In prepared remarks at the opening session of the extraordinary meeting of the Arab League Economic and Social Council in Khartoum, Bashir acknowledged the existence of impediments to investments that his government is working to remove.

"We acknowledge legislative, administrative and structural impediments hindering investment in our country…We have worked on addressing it and removed a lot of them and seek to remove the remaining ones," Bashir said.

He described agriculture as the "real gold" and a resource that is inexhaustible and the quickest way for development.

The convening of the forum is in response to Bashir’s initiative at the 3rd Arab Economic and Social Development Summit in Riyadh last year.

Bashir stressed that Arab support contributed to the completion of several projects aimed at achieving Arab food security in Sudan especially those associated with infrastructure such as Merowe dam, Ruseiris dam, Upper Atbara and Setit dam which contributed to the increase in the area irrigated as well as electricity generation.

He referenced a German study which concluded that Sudan needs more Arab support to build more infrastructure which is necessary for the expansion of agricultural areas and livestock.

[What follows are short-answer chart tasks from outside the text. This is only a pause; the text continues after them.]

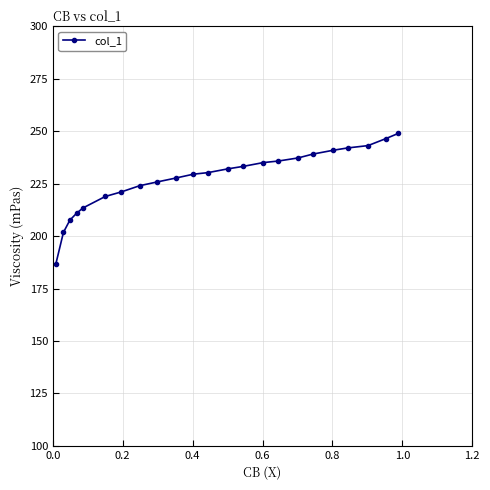

What is the value of the 17th point from the left?

237.2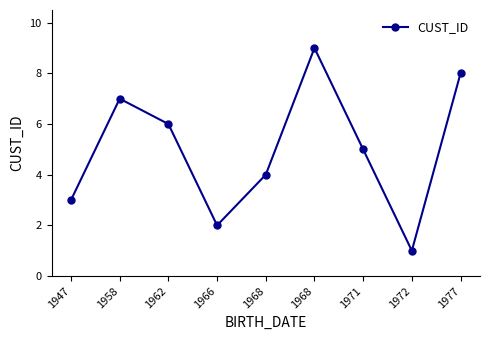

Is this an area chart (filled region under the line)?

No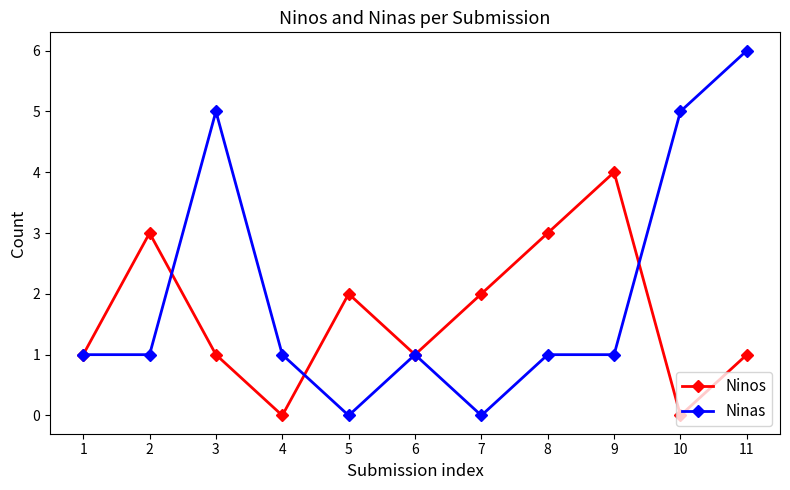

What is the value of the Ninos point at the 7th from the left?

2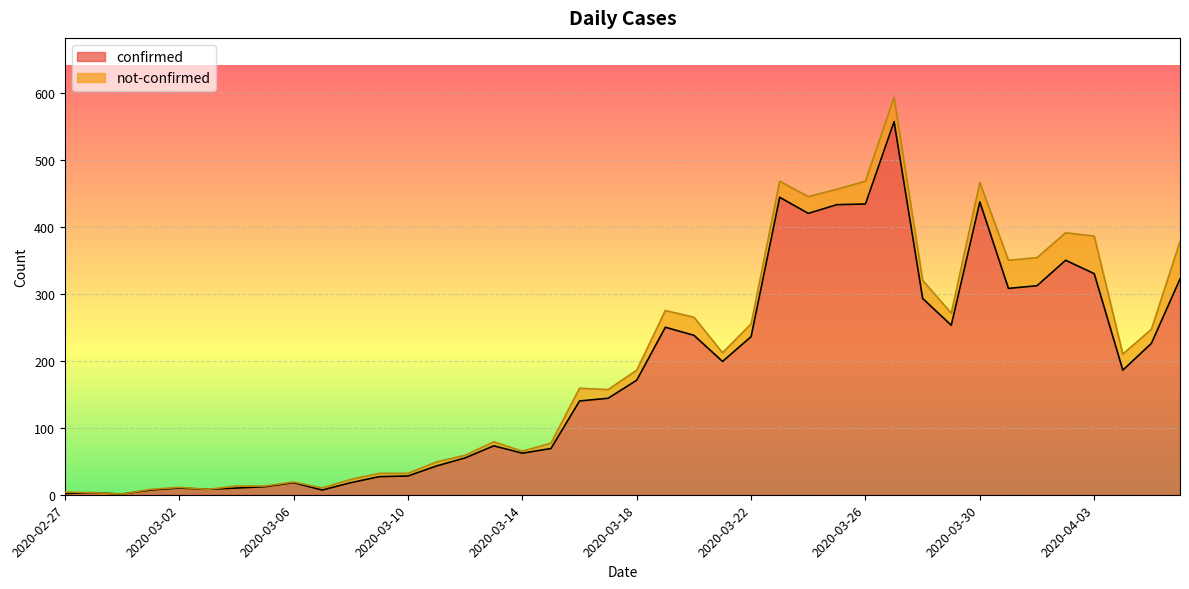

How many lines are shown in the chart?

2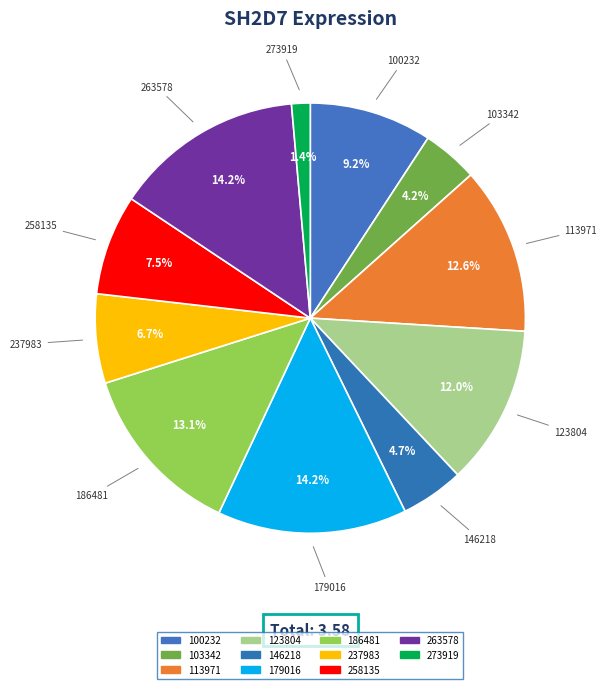

How many slices are in this pie chart?

11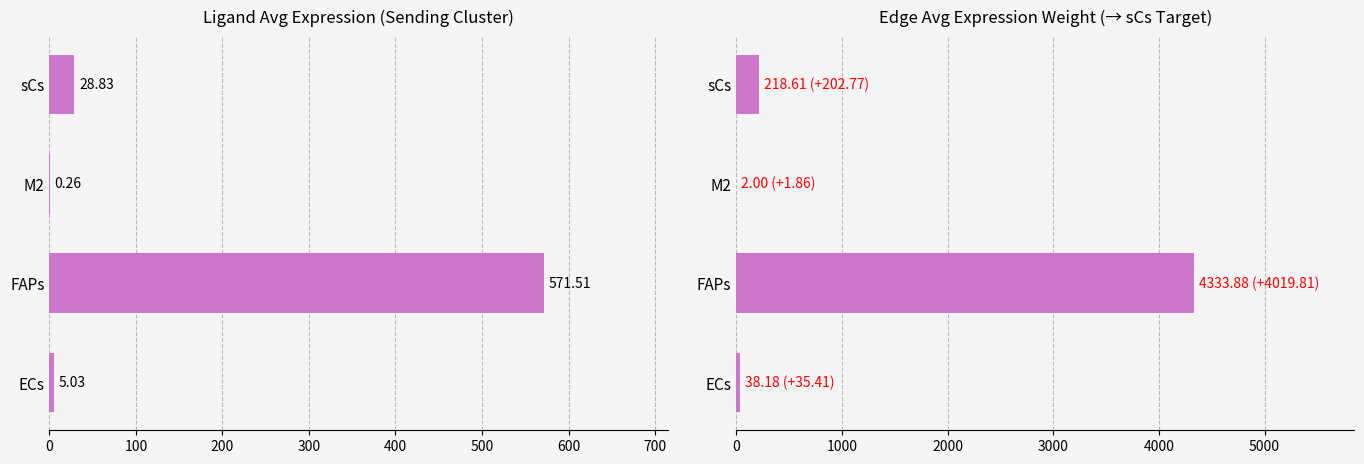

How many distinct data groups are displayed?

2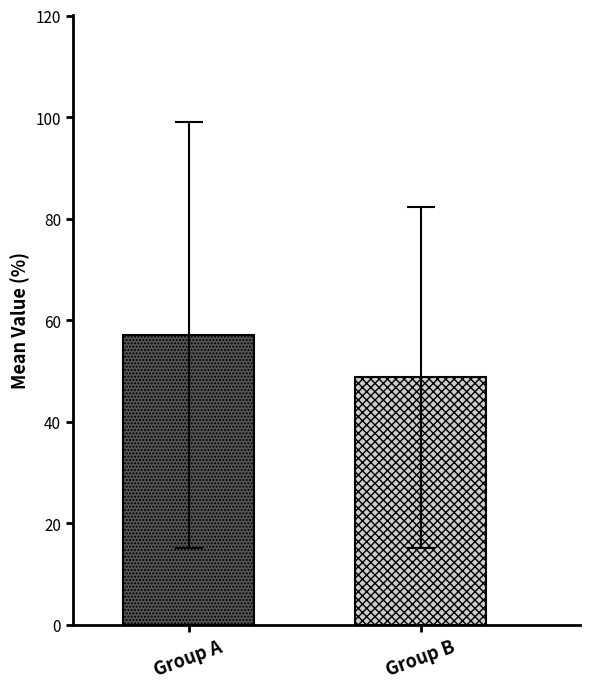

What is the maximum value shown in the chart?

57.1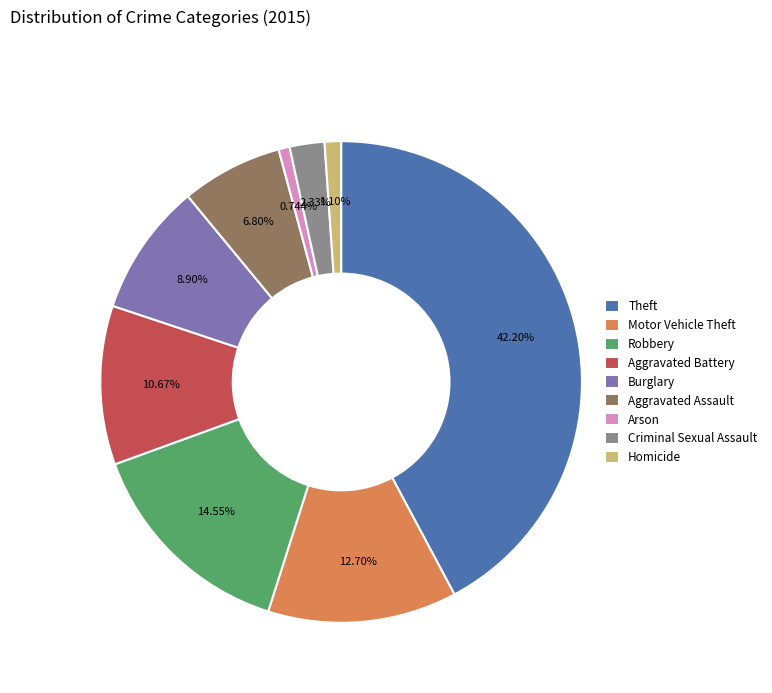

To the nearest percent, what is the average slice percentage?

11%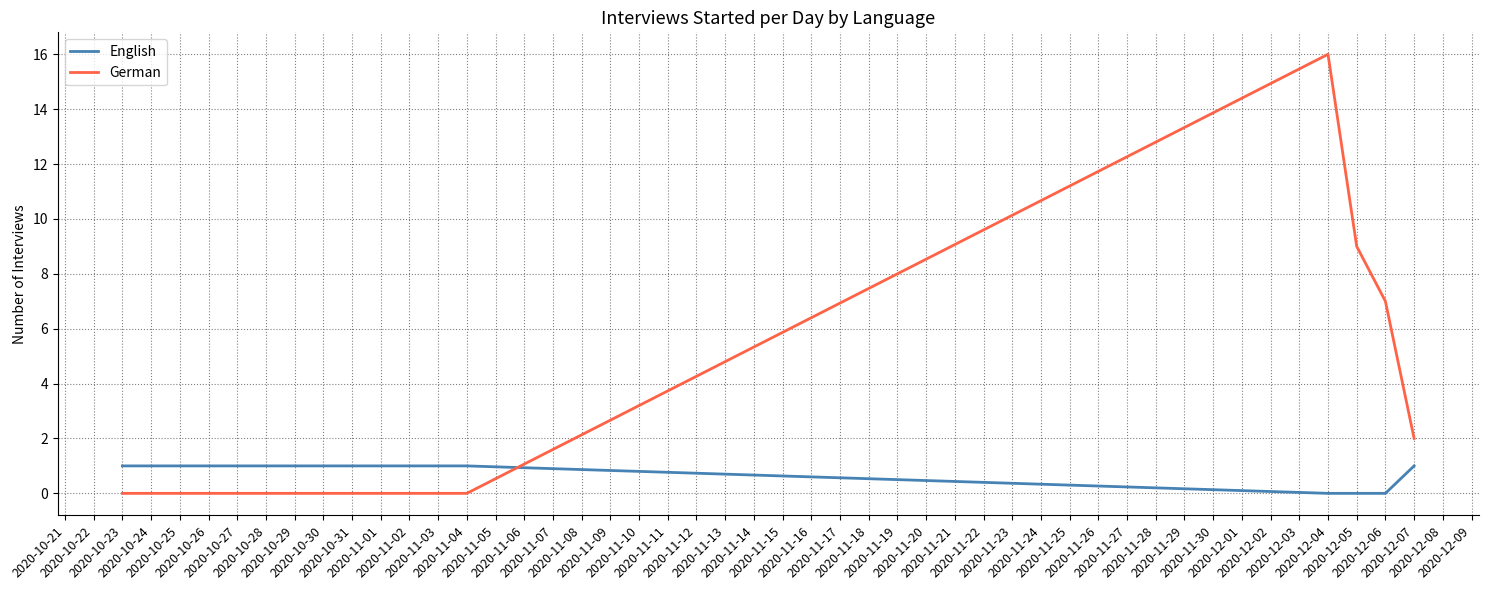

Rank the series by their maximum value, from lowest to highest.

English, German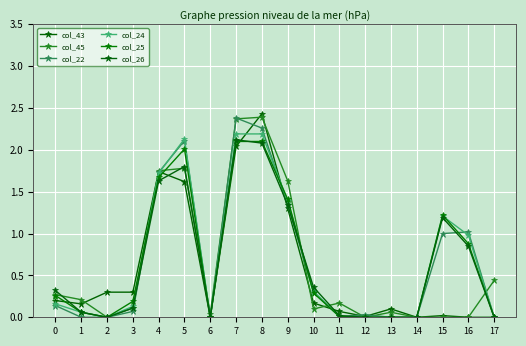

Where is col_45 nearest to the value 1?

17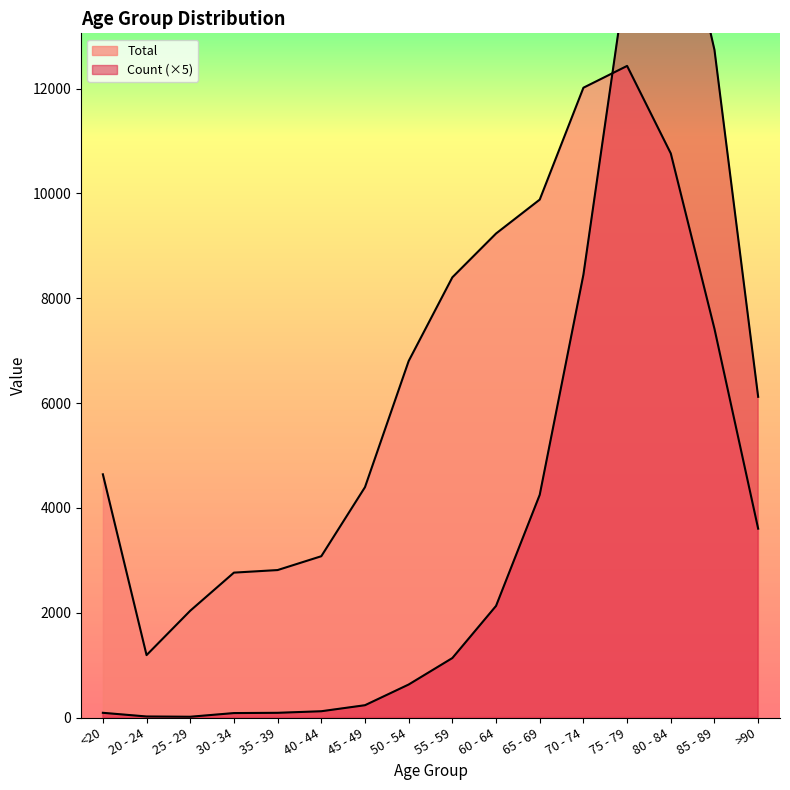

Reading left to right, extract all data points from this chart.

Count: <20=90	20 - 24=20	25 - 29=15	30 - 34=85	35 - 39=90	40 - 44=120	45 - 49=235	50 - 54=630	55 - 59=1135	60 - 64=2130	65 - 69=4250	70 - 74=8450	75 - 79=14240	80 - 84=16365	85 - 89=12740	>90=6120
Total: <20=4641	20 - 24=1191	25 - 29=2038	30 - 34=2765	35 - 39=2814	40 - 44=3078	45 - 49=4396	50 - 54=6803	55 - 59=8400	60 - 64=9236	65 - 69=9883	70 - 74=12018	75 - 79=12434	80 - 84=10764	85 - 89=7417	>90=3604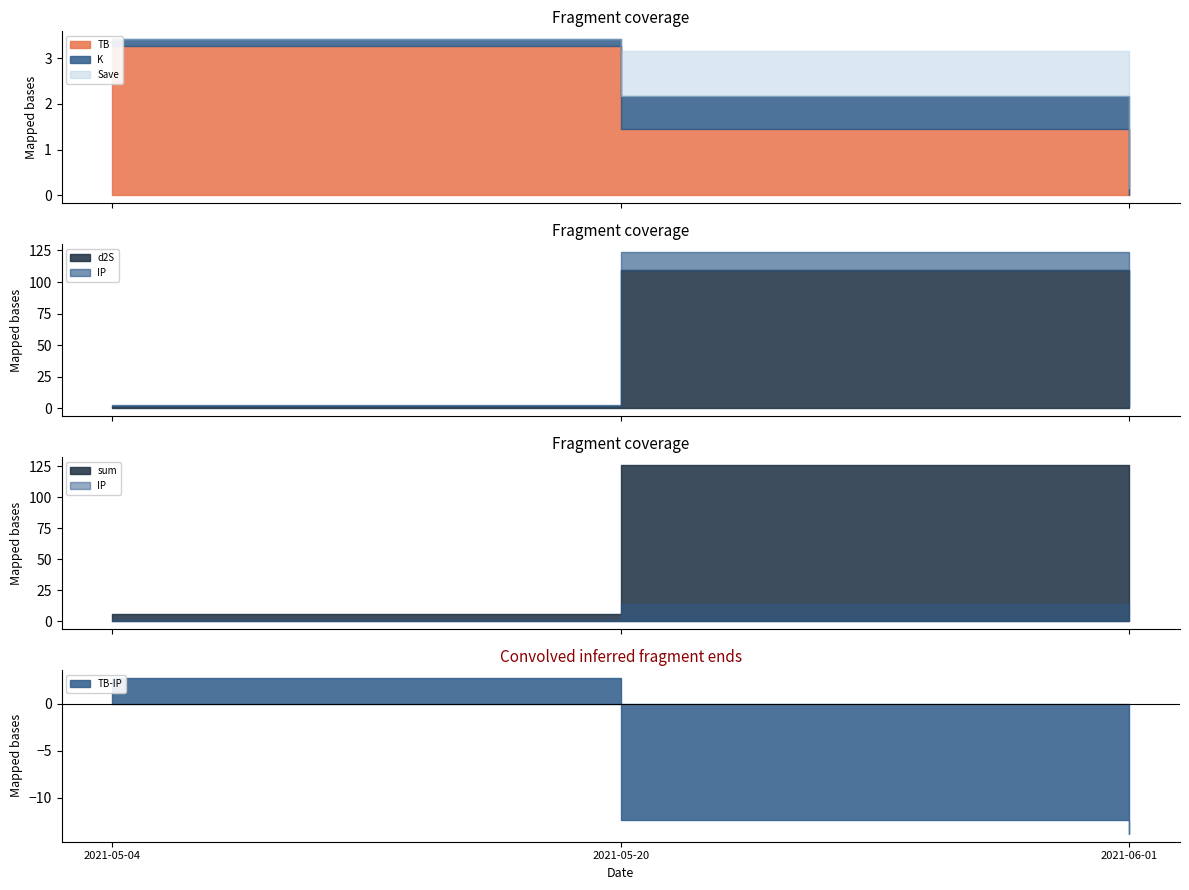

What is the sum of all d2S values?

113.2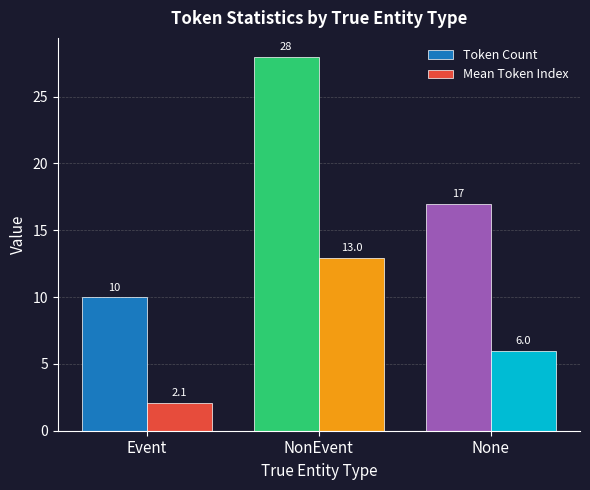

Count the number of data series in this chart.

2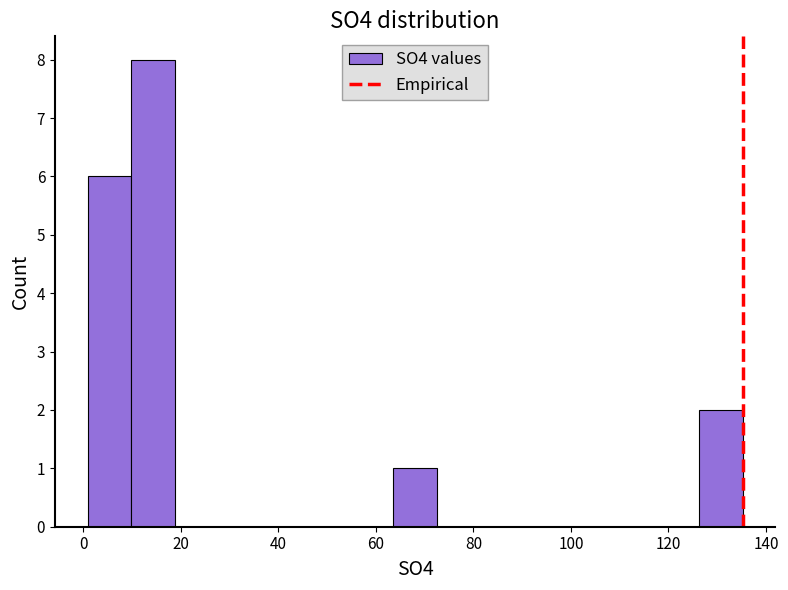

Over which range of the x-axis is the bar tallest?

10 to 18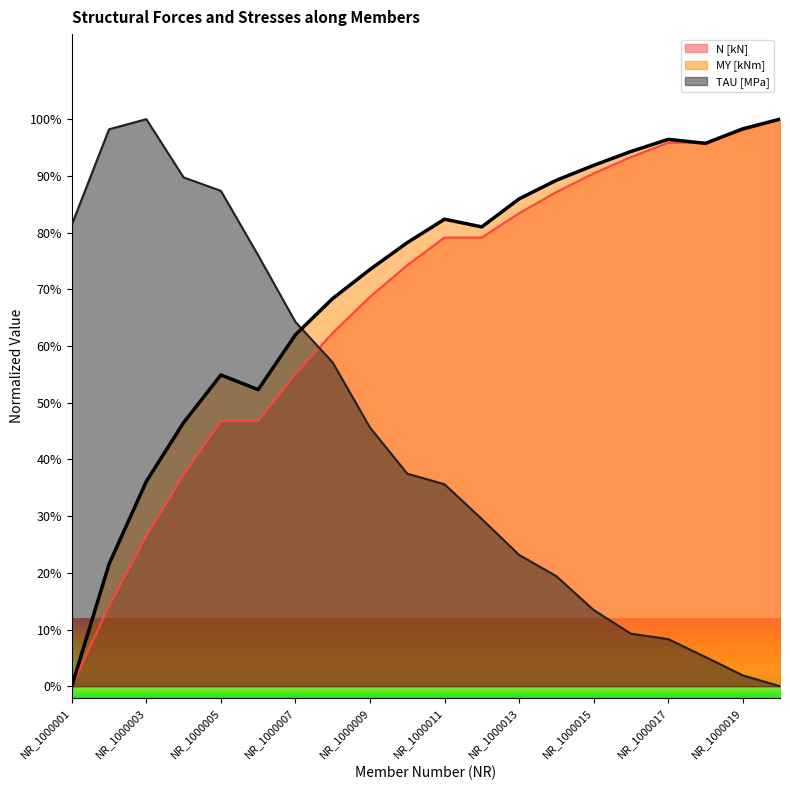

Is the value of MY [kNm] at NR_1000009 greater than the value of N [kN] at NR_1000009?

Yes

The president said that food security in the Arab countries is a real and large challenge that requires comprehensive and effective treatments. He noted that Arab countries are among the world ’s biggest importers of grain, import two-thirds of its sugar needs, most of the meat and milk needs, all of its tea, a significant portion of its oils, fruits and vegetables needs in light of the increasing population.

Bashir said Arab countries have ample opportunities for solidarity and economic integration and that it must intensify efforts in the fields of agricultural and livestock production to provide food. He also called the Arab countries to allocate surpluses from oil revenues for agricultural investment.

He emphasized that Sudan has a big potential to become a food abundant country if investors flock there and reiterated Sudan’s commitment to accept any Arab initiatives that benefit all countries.